1-) Dosyadaki yazılara, toplanan delillere ve hükmün dayandığı gerektirici sebeplere göre, temyiz yoluna başvuran davalılar vekillerinin ise sair itirazlarının reddi gerekir.
2-) 02.08.2003 yılında gerçekleşen kazada yaralanan kazalılara ödenen tedavi giderleri nedeniyle uğranılan davacı Kurum zararının davalılardan rücuan tazminine ilişkin davanın yasal dayanağı 1479 sayılı Kanunun 63. maddesi olup mahkemece yapılan yargılamada, kazanın oluşumunda ilgili olayda belediye başkanı …’in %70, personel müdürü …’nün %15, hesap işleri müdür vekili …’ün %15 oranlarında kusurlu olduğu yönünde düzenlenen bilirkişi raporuna dayanılarak istem, davalıların toplam %100 kusur oranı üzerinden hüküm altına alınmıştır.

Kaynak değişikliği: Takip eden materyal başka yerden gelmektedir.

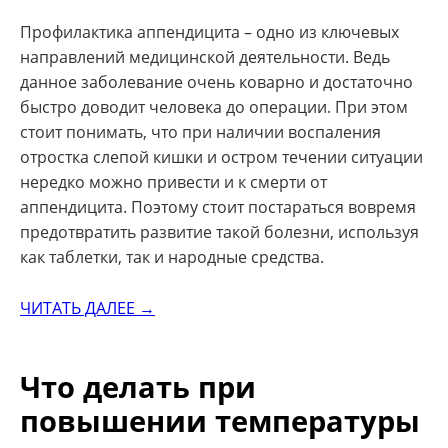
Профилактика аппендицита – одно из ключевых
направлений медицинской деятельности. Ведь
данное заболевание очень коварно и достаточно
быстро доводит человека до операции. При этом
стоит понимать, что при наличии воспаления
отростка слепой кишки и остром течении ситуации
нередко можно привести и к смерти от
аппендицита. Поэтому стоит постараться вовремя
предотвратить развитие такой болезни, используя
как таблетки, так и народные средства.
ЧИТАТЬ ДАЛЕЕ →
Что делать при
повышении температуры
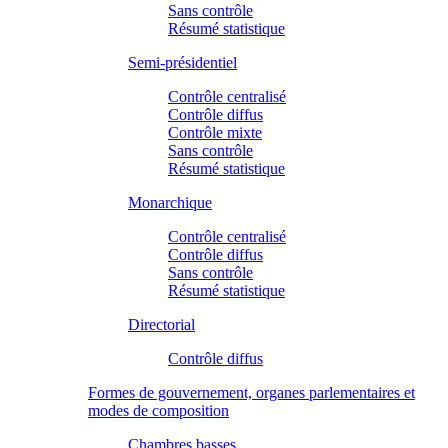
Sans contrôle
Résumé statistique
Semi-présidentiel
Contrôle centralisé
Contrôle diffus
Contrôle mixte
Sans contrôle
Résumé statistique
Monarchique
Contrôle centralisé
Contrôle diffus
Sans contrôle
Résumé statistique
Directorial
Contrôle diffus
Formes de gouvernement, organes parlementaires et
modes de composition
Chambres basses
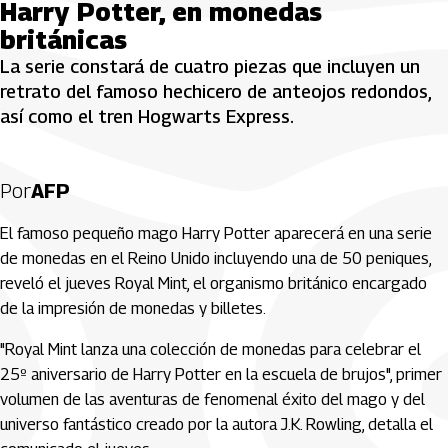
Harry Potter, en monedas
británicas
La serie constará de cuatro piezas que incluyen un
retrato del famoso hechicero de anteojos redondos,
así como el tren Hogwarts Express.
Por
AFP
El famoso pequeño mago Harry Potter aparecerá en una serie
de monedas en el Reino Unido incluyendo una de 50 peniques,
reveló el jueves Royal Mint, el organismo británico encargado
de la impresión de monedas y billetes.
"Royal Mint lanza una colección de monedas para celebrar el
25º aniversario de Harry Potter en la escuela de brujos", primer
volumen de las aventuras de fenomenal éxito del mago y del
universo fantástico creado por la autora J.K. Rowling, detalla el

Dava konusu iş kazasında haklarında dava açılan davalıların 657 sayılı Kanunun 13. maddesi kapsamında çalışıp çalışmadıklarının tespiti bakımından mevcut kadroları araştırılmaksızın karar verilmiştir.
Anayasanın 129/5 maddesinde “memurlar ve diğer kamu görevlilerinin yetkilerini kullanırken işledikleri kusurlardan doğan tazminat davaları, kendilerine rücu edilmek kaydıyla ve Kanunun gösterdiği şekil ve şartlara uygun olarak, ancak idare aleyhine açılabilir.” hükmünün öngörülmüş olmasına, keza 657 sayılı Kanunun 13. maddesi de bu hususu amir olduğundan yetkilerini kullanırken deyiminin; uygulamada görevlerini yaparken biçiminde yorumlanmasına, normlar hiyerarşisine göre önce … ve sonra sırasıyla, Kanun, Tüzük ve Yönetmelik hükümlerinin uygulanması prensibinin hukukun evrensel kurallarından bulunmasına göre, eylem veya işlemin görev kusuru olarak nitelendirilebildiği hallerde, kişisel kusura dayanılarak memur hakkında adli yargıda doğrudan doğruya dava açılmayacağına ilişkin düzenlemeler gözetilerek davalıların durumu tespit edilerek bu yasal çerçevede irdelenmemiş olması usul ve yasaya aykırı olup bozma nedenidir.
O hâlde, temyiz yoluna başvuran davalılar vekillerinin bu yönleri amaçlayan temyiz itirazları kabul edilmeli ve hüküm bozulmalıdır.
SONUÇ : Yukarıda açıklanan nedenlerle temyiz edilen hükmün BOZULMASINA, temyiz harcının istek halinde davalılardan …, … ve … mirasçılarından … ile …’e iadesine, 18.12.2018 gününde oybirliğiyle karar verildi.